A spatial overview of the global importance of Indigenous lands for conservation, Garnett et al. 2018

Compendium Volume 3 Number 2 January 2020

Indigenous people make up less than 5% of the global population, but their lands encompass 37% of the planet’s remaining natural lands and (partially overlapping with natural lands) 40% of Earth’s protected area, much of this in sparsely inhabited places. Like everyone, indigenous people have multiple interests (economic, political, cultural), which don’t necessarily always support conservation interests. However, “Indigenous Peoples often express deep spiritual and cultural ties to their land and contend that local ecosystems reflect millennia of their stewardship” [Garnett 2018: 369]. Indeed, “Countless Indigenous management institutions have already proven to be remarkably persistent and resilient, suggesting that such governance forms can shape sustainable human landscape relationships in many places” [Garnett 2018: 370].
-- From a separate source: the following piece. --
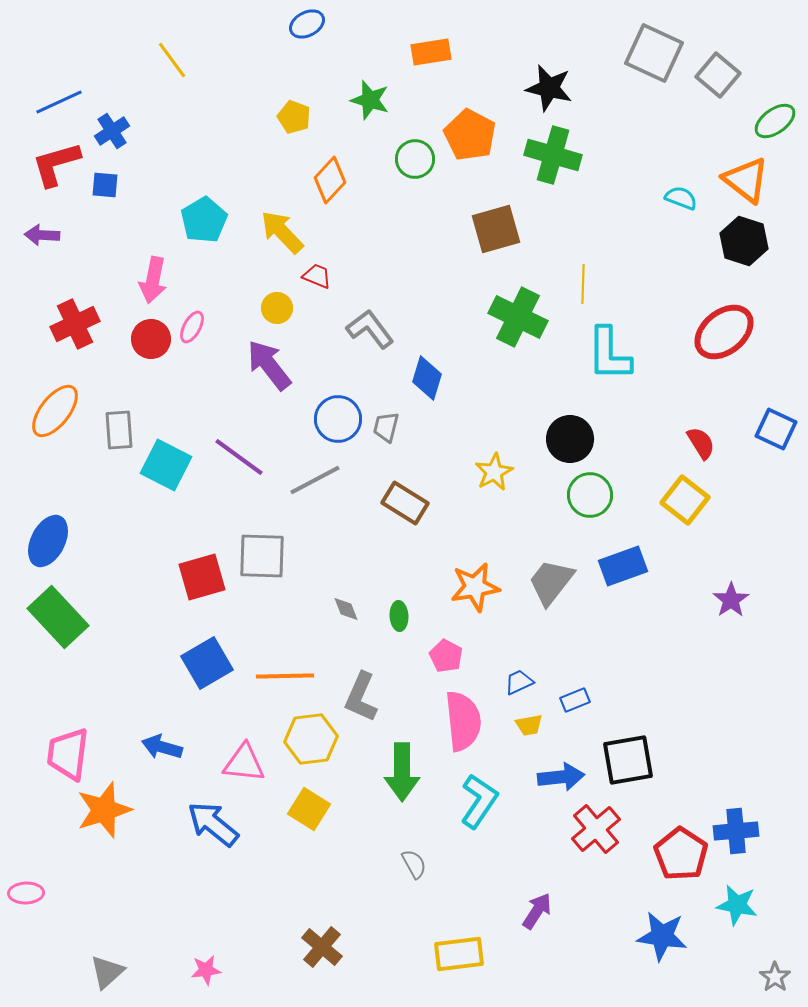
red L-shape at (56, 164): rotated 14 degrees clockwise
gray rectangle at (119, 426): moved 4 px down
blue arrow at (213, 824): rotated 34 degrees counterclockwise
Thus, the authors argue for indigenous voices to be prominent in land-use decision-making processes at global and local levels. “There is already good evidence that recognition of the practices, institutions and rights of Indigenous Peoples in global environmental governance is essential if we are to develop and achieve the next generation of global biodiversity targets” [Garnett 2018: 372].

In total, Indigenous Peoples influence land management across at least 28.1% of the land area.

About 7.8 million km2 (20.7%) of Indigenous Peoples’ lands are within protected areas, encompassing at least 40% of the global protected area with the proportion of Indigenous land in protected areas significantly higher than the proportion of other lands that are protected. The relationship between Indigenous Peoples and conserved areas varies in nature. While some protected areas (as defined by states and/or the International Union for Conservation of Nature (IUCN)) are under the governance of Indigenous Peoples themselves, others are governed by state authorities with varying degrees of respect for the presence of Indigenous Peoples. This respect ranges from collaborative governance where Indigenous Peoples are consulted on decisions, to de facto management and use of protected areas by Indigenous Peoples despite threats of eviction [Garnett 2018: 370].

Around half of the global terrestrial environment can be classified as human-dominated. Using this as a measure of human influence, we estimated that Indigenous Peoples’ lands account for 37% of all remaining natural lands across the Earth. A higher proportion (67%) of Indigenous Peoples’ lands was classified as natural compared with 44% of other lands. Even though no global data are available on other anthropogenic pressures such as grazing, burning, hunting or fishing, the drivers assessed by the Human Footprint (which range from roads, access, population density and different agricultural land use activity) are suitable surrogates. Consistent with this, most parts of the planet managed and/or owned by Indigenous Peoples have low intensity land uses: less than 3.8 million km2 (10.2%) of the world’s urban areas, villages and non-remote croplands are on Indigenous Peoples’ lands, whereas, in contrast, they encompass 24.9 million km2 (65.7%) of the remotest and least inhabited anthromes. Many of these remote Indigenous areas are nevertheless under pressure from intensive development [Garnett 2018: 370].

Garnett, Stephen T., et al., 2018, A spatial overview of the global importance of indigenous lands for conservation, Nature Sustainability 1.